1.9 統計學方法 采用SPSS 19.0軟件分析數據，計量資料采用均數±標準差（±s）表示，多組樣本均數比較采用方差分析，2組間比較采用t檢驗。P＜0.05為差異有統計學意義。

2 結果

2.1 小鼠卵母細胞皮質顆粒胞吐的動態過程 活細胞動態實驗觀察顯示，皮質顆粒胞吐發生前卵母細胞有一個體積增大的瞬間（圖1中59 min 24 s），且胞吐位置相對紡錘體和染色體位置無明確位點關系，但發現部分在卵母細胞極體的位置附近，見圖1。

2.2 Syt1在小鼠體外受精后不同時間受精卵中的表達qRT-PCR結果顯示，小鼠受精后24 h內的受精卵中Syt1的表達量逐漸增加，30 min表達量最低，之后逐漸增加，見圖2。

Fig.2 The relative expression levels of Syt1 in zygotes afer mouse fertilization in vitro圖2 Syt1在小鼠體外受精后不同時間受精卵中的表達情況

2.3 Syt1降調在受精卵中的定量表達Western blot結果顯示，體外受精后12 h和24 h，Syt1-MO組受精卵中Syt1蛋白表達明顯低于對照組，Morpholino顯著降調了Syt1蛋白表達，見圖3。

Fig.3 Western blot analysis of expression of Syt1 in zygotes for 12 h and 24 h圖3 免疫印跡分析Syt1在小鼠卵母細胞受精12 h和24 h受精卵中的表達

2.4 Syt1降調后受精卵中皮質顆粒的表達 免疫熒光及激光共聚焦顯微鏡檢測結果顯示，Syt1-MO組小鼠卵母細胞受精后6 h和8 h受精卵中皮質顆粒的表達較對照組中增加，見圖4。

2.5 Syt1降調對小鼠受精率的影響 結果顯示，Syt1-MO降調后小鼠受精率（12.00%±0.43%）較對照組（53.80%±3.34%）顯著降低（n=3，t=50.215，P＜0.001）。
+++
練習題目 –
1) 請照錄上方Syt1研究節選中的一段，從“1.9 統計學方法 采用SPSS”開始，一直到“min 24 s），且胞吐位置相對紡錘體和染色體位置無明確位點關系，但發現部分在卵母細胞極體的位置附近，見圖1。”為止（包括這部分在內）。
2) 請把上方Syt1研究節選中的這句話譯成英文：「結果顯示，Syt1-MO降調后小鼠受精率（12.00%±0.43%）較對照組（53.80%±3.34%）顯著降低（n=3，t=50.215，P＜0.001）。」

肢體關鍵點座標
+++
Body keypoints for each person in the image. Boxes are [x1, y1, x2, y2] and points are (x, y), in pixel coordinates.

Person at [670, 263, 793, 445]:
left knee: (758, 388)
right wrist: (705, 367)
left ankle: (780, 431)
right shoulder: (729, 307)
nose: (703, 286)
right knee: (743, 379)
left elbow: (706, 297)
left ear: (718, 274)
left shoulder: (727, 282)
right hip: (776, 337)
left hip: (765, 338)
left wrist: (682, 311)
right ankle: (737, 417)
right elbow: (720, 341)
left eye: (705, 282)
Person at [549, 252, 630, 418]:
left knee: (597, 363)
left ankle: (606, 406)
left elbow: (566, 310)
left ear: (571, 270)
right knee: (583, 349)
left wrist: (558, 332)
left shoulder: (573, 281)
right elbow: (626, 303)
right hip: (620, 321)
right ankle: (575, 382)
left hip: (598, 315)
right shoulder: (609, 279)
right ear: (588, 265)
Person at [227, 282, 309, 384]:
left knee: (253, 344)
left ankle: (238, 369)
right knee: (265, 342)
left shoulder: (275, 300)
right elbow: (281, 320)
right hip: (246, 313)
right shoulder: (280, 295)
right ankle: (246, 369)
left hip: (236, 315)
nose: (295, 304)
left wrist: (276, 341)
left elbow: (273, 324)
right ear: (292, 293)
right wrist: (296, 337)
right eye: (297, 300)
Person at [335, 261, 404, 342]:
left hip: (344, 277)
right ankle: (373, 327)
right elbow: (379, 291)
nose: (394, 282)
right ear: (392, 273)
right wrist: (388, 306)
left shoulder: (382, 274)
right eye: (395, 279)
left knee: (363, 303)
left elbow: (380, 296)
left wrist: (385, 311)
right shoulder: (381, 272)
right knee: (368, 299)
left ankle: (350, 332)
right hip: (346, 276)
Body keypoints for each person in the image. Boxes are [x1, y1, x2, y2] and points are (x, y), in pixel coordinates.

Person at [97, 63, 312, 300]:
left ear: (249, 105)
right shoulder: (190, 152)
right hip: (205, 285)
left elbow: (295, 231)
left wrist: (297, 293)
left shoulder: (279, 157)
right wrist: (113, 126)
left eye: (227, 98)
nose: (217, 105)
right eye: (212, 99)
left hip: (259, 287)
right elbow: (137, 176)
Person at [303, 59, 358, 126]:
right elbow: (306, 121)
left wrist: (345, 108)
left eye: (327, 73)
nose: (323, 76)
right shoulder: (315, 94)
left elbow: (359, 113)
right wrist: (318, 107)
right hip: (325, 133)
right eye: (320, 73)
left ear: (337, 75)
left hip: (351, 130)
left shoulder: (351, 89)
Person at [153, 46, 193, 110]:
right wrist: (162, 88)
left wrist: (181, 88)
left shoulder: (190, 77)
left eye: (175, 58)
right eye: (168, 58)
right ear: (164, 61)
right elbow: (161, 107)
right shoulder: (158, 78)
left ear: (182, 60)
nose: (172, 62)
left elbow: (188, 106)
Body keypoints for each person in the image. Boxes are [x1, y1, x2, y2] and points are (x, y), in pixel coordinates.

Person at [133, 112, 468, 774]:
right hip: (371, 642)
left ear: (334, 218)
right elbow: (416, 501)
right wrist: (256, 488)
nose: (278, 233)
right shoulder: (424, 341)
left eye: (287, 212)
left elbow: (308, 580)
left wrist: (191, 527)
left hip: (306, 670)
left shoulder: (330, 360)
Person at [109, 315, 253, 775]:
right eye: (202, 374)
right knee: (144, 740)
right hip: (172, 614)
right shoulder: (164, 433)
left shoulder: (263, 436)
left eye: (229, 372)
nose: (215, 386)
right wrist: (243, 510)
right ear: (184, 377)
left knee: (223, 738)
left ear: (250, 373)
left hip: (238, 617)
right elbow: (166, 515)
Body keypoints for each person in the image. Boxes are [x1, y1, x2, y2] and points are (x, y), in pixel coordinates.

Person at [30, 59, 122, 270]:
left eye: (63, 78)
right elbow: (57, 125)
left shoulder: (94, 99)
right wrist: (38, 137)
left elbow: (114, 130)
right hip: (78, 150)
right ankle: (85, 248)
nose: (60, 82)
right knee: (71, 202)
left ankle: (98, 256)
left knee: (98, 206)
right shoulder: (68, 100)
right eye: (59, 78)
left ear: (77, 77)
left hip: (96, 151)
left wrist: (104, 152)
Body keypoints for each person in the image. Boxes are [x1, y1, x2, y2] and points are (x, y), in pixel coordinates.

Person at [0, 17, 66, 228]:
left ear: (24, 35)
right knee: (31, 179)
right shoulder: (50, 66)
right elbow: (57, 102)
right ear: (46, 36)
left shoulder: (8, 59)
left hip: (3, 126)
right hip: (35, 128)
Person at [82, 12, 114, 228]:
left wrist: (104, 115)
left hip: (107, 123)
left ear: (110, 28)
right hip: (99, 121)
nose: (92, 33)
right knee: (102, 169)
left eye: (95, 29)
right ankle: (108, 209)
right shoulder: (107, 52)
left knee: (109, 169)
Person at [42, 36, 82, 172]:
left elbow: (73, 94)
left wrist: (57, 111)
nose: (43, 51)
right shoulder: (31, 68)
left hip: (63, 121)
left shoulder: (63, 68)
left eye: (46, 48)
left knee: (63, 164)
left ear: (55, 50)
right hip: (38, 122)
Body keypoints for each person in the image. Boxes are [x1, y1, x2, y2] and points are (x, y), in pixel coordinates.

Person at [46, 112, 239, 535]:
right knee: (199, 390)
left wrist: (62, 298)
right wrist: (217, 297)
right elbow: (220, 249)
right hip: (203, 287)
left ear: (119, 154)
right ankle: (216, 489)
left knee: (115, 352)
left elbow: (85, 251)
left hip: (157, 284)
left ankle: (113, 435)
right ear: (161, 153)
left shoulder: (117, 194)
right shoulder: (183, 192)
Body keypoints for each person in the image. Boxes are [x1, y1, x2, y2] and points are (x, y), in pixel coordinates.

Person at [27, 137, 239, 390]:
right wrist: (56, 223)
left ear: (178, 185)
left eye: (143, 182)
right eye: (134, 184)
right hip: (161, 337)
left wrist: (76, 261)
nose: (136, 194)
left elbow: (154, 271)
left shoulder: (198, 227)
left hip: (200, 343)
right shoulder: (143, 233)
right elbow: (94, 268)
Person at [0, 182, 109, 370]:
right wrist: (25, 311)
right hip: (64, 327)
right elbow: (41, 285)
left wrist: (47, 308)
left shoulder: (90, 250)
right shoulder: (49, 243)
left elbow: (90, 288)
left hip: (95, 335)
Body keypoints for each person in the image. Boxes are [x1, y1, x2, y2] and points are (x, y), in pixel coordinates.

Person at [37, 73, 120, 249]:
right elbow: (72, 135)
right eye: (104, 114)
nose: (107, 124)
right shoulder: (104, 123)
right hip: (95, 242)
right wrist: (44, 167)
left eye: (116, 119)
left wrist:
+++
各題解答 –
1)
1.9 統計學方法 采用SPSS 19.0軟件分析數據，計量資料采用均數±標準差（±s）表示，多組樣本均數比較采用方差分析，2組間比較采用t檢驗。P＜0.05為差異有統計學意義。

2 結果

2.1 小鼠卵母細胞皮質顆粒胞吐的動態過程 活細胞動態實驗觀察顯示，皮質顆粒胞吐發生前卵母細胞有一個體積增大的瞬間（圖1中59 min 24 s），且胞吐位置相對紡錘體和染色體位置無明確位點關系，但發現部分在卵母細胞極體的位置附近，見圖1。

2) The results showed that after Syt1-MO downregulation, the fertilization rate in mice (12.00% ± 0.43%) was significantly lower than that of the control group (53.80% ± 3.34%) (n=3, t=50.215, P<0.001).